> _Your instructions_: Pick out each line in the records that contains the word "pure", and copy those lines.

* * * * *

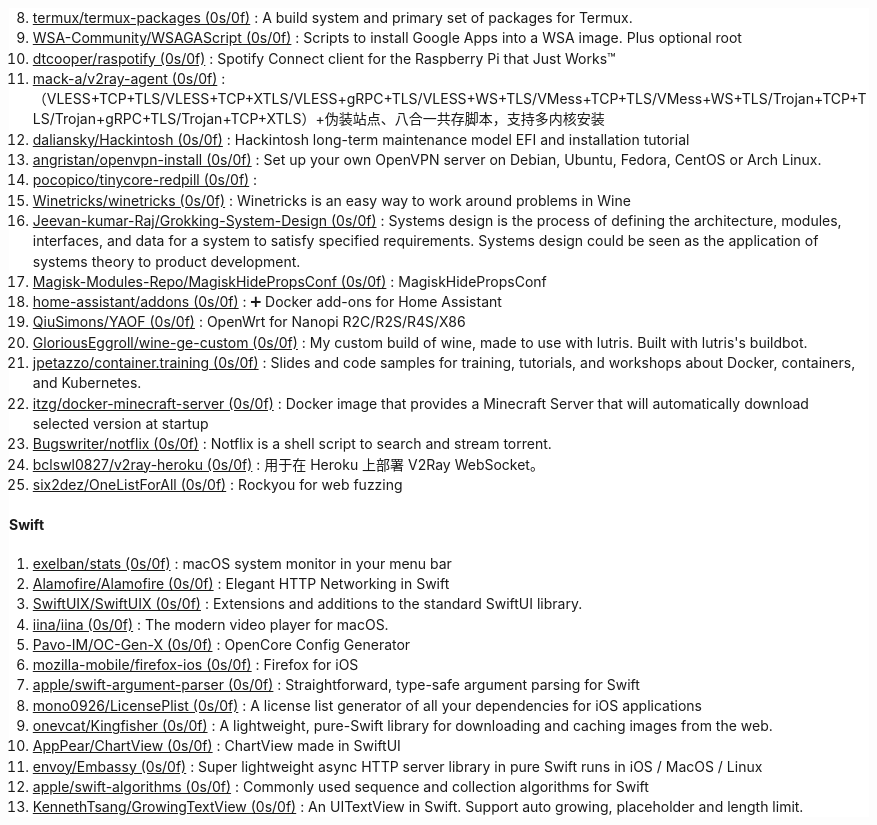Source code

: 8. [termux/termux-packages (0s/0f)](https://github.com/termux/termux-packages) : A build system and primary set of packages for Termux.
9. [WSA-Community/WSAGAScript (0s/0f)](https://github.com/WSA-Community/WSAGAScript) : Scripts to install Google Apps into a WSA image. Plus optional root
10. [dtcooper/raspotify (0s/0f)](https://github.com/dtcooper/raspotify) : Spotify Connect client for the Raspberry Pi that Just Works™
11. [mack-a/v2ray-agent (0s/0f)](https://github.com/mack-a/v2ray-agent) : （VLESS+TCP+TLS/VLESS+TCP+XTLS/VLESS+gRPC+TLS/VLESS+WS+TLS/VMess+TCP+TLS/VMess+WS+TLS/Trojan+TCP+TLS/Trojan+gRPC+TLS/Trojan+TCP+XTLS）+伪装站点、八合一共存脚本，支持多内核安装
12. [daliansky/Hackintosh (0s/0f)](https://github.com/daliansky/Hackintosh) : Hackintosh long-term maintenance model EFI and installation tutorial
13. [angristan/openvpn-install (0s/0f)](https://github.com/angristan/openvpn-install) : Set up your own OpenVPN server on Debian, Ubuntu, Fedora, CentOS or Arch Linux.
14. [pocopico/tinycore-redpill (0s/0f)](https://github.com/pocopico/tinycore-redpill) : 
15. [Winetricks/winetricks (0s/0f)](https://github.com/Winetricks/winetricks) : Winetricks is an easy way to work around problems in Wine
16. [Jeevan-kumar-Raj/Grokking-System-Design (0s/0f)](https://github.com/Jeevan-kumar-Raj/Grokking-System-Design) : Systems design is the process of defining the architecture, modules, interfaces, and data for a system to satisfy specified requirements. Systems design could be seen as the application of systems theory to product development.
17. [Magisk-Modules-Repo/MagiskHidePropsConf (0s/0f)](https://github.com/Magisk-Modules-Repo/MagiskHidePropsConf) : MagiskHidePropsConf
18. [home-assistant/addons (0s/0f)](https://github.com/home-assistant/addons) : ➕ Docker add-ons for Home Assistant
19. [QiuSimons/YAOF (0s/0f)](https://github.com/QiuSimons/YAOF) : OpenWrt for Nanopi R2C/R2S/R4S/X86
20. [GloriousEggroll/wine-ge-custom (0s/0f)](https://github.com/GloriousEggroll/wine-ge-custom) : My custom build of wine, made to use with lutris. Built with lutris's buildbot.
21. [jpetazzo/container.training (0s/0f)](https://github.com/jpetazzo/container.training) : Slides and code samples for training, tutorials, and workshops about Docker, containers, and Kubernetes.
22. [itzg/docker-minecraft-server (0s/0f)](https://github.com/itzg/docker-minecraft-server) : Docker image that provides a Minecraft Server that will automatically download selected version at startup
23. [Bugswriter/notflix (0s/0f)](https://github.com/Bugswriter/notflix) : Notflix is a shell script to search and stream torrent.
24. [bclswl0827/v2ray-heroku (0s/0f)](https://github.com/bclswl0827/v2ray-heroku) : 用于在 Heroku 上部署 V2Ray WebSocket。
25. [six2dez/OneListForAll (0s/0f)](https://github.com/six2dez/OneListForAll) : Rockyou for web fuzzing

#### Swift
1. [exelban/stats (0s/0f)](https://github.com/exelban/stats) : macOS system monitor in your menu bar
2. [Alamofire/Alamofire (0s/0f)](https://github.com/Alamofire/Alamofire) : Elegant HTTP Networking in Swift
3. [SwiftUIX/SwiftUIX (0s/0f)](https://github.com/SwiftUIX/SwiftUIX) : Extensions and additions to the standard SwiftUI library.
4. [iina/iina (0s/0f)](https://github.com/iina/iina) : The modern video player for macOS.
5. [Pavo-IM/OC-Gen-X (0s/0f)](https://github.com/Pavo-IM/OC-Gen-X) : OpenCore Config Generator
6. [mozilla-mobile/firefox-ios (0s/0f)](https://github.com/mozilla-mobile/firefox-ios) : Firefox for iOS
7. [apple/swift-argument-parser (0s/0f)](https://github.com/apple/swift-argument-parser) : Straightforward, type-safe argument parsing for Swift
8. [mono0926/LicensePlist (0s/0f)](https://github.com/mono0926/LicensePlist) : A license list generator of all your dependencies for iOS applications
9. [onevcat/Kingfisher (0s/0f)](https://github.com/onevcat/Kingfisher) : A lightweight, pure-Swift library for downloading and caching images from the web.
10. [AppPear/ChartView (0s/0f)](https://github.com/AppPear/ChartView) : ChartView made in SwiftUI
11. [envoy/Embassy (0s/0f)](https://github.com/envoy/Embassy) : Super lightweight async HTTP server library in pure Swift runs in iOS / MacOS / Linux
12. [apple/swift-algorithms (0s/0f)](https://github.com/apple/swift-algorithms) : Commonly used sequence and collection algorithms for Swift
13. [KennethTsang/GrowingTextView (0s/0f)](https://github.com/KennethTsang/GrowingTextView) : An UITextView in Swift. Support auto growing, placeholder and length limit.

* * * * *

> _Solution to the problem_:
9. [onevcat/Kingfisher (0s/0f)](https://github.com/onevcat/Kingfisher) : A lightweight, pure-Swift library for downloading and caching images from the web.
11. [envoy/Embassy (0s/0f)](https://github.com/envoy/Embassy) : Super lightweight async HTTP server library in pure Swift runs in iOS / MacOS / Linux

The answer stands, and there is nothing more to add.